• [Selected extract]:

★ ★ ★

Reputation: 55
Given
data = sc.parallelize([(1,'winter is coming'),(2,'ours is the fury'),(3,'the old the true the brave')])
My desired output is
[('fury',[2],('true',[3]),('is',[1,2]),('old',[3]),('the',[2,3]),('ours',[2]),('brave',[3]),('winter',[1]),('coming',[1])]
I'm not sure how to map the following output
[(1,'winter'),(1,'is'),(1,'coming'),(2,'ours'),(2,'is'),....etc.]`
I tried using
data.flatMap(lambda x: [(x[0], v) for v in x[1]]
but this ended up mapping the key to each letter of the string instead of the word. Should flatMap, map or split function be used here?

★ ★ ★

• [Recorded information]:
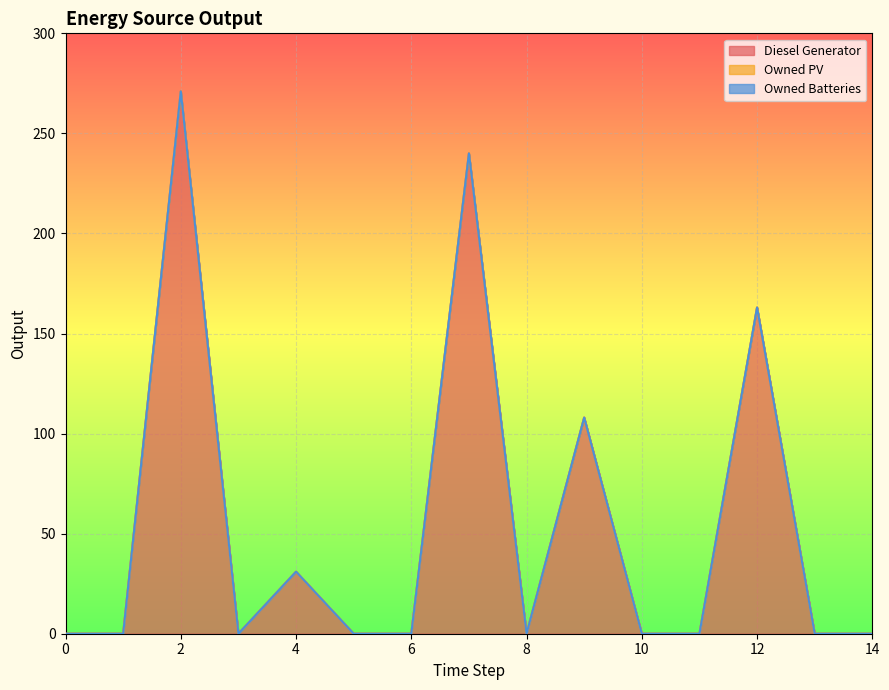

True or false: Owned Batteries and Owned PV intersect in this chart.

False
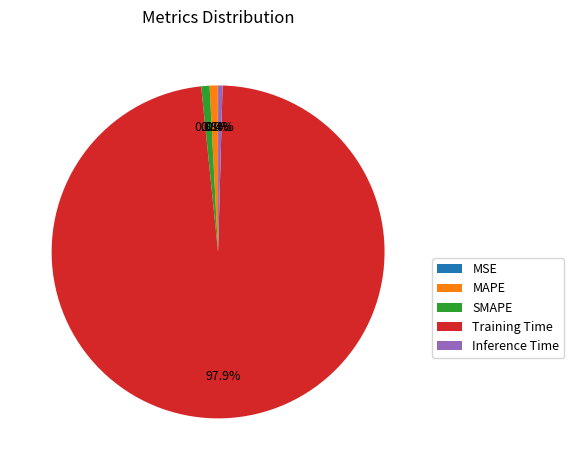

Which category accounts for the majority?

Training Time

★ ★ ★

In the forum post about flatMap above, what happened when the poster tried the lambda that iterates over x[1]?

• [Exercise answer]: It mapped the key to each letter of the string instead of to each word.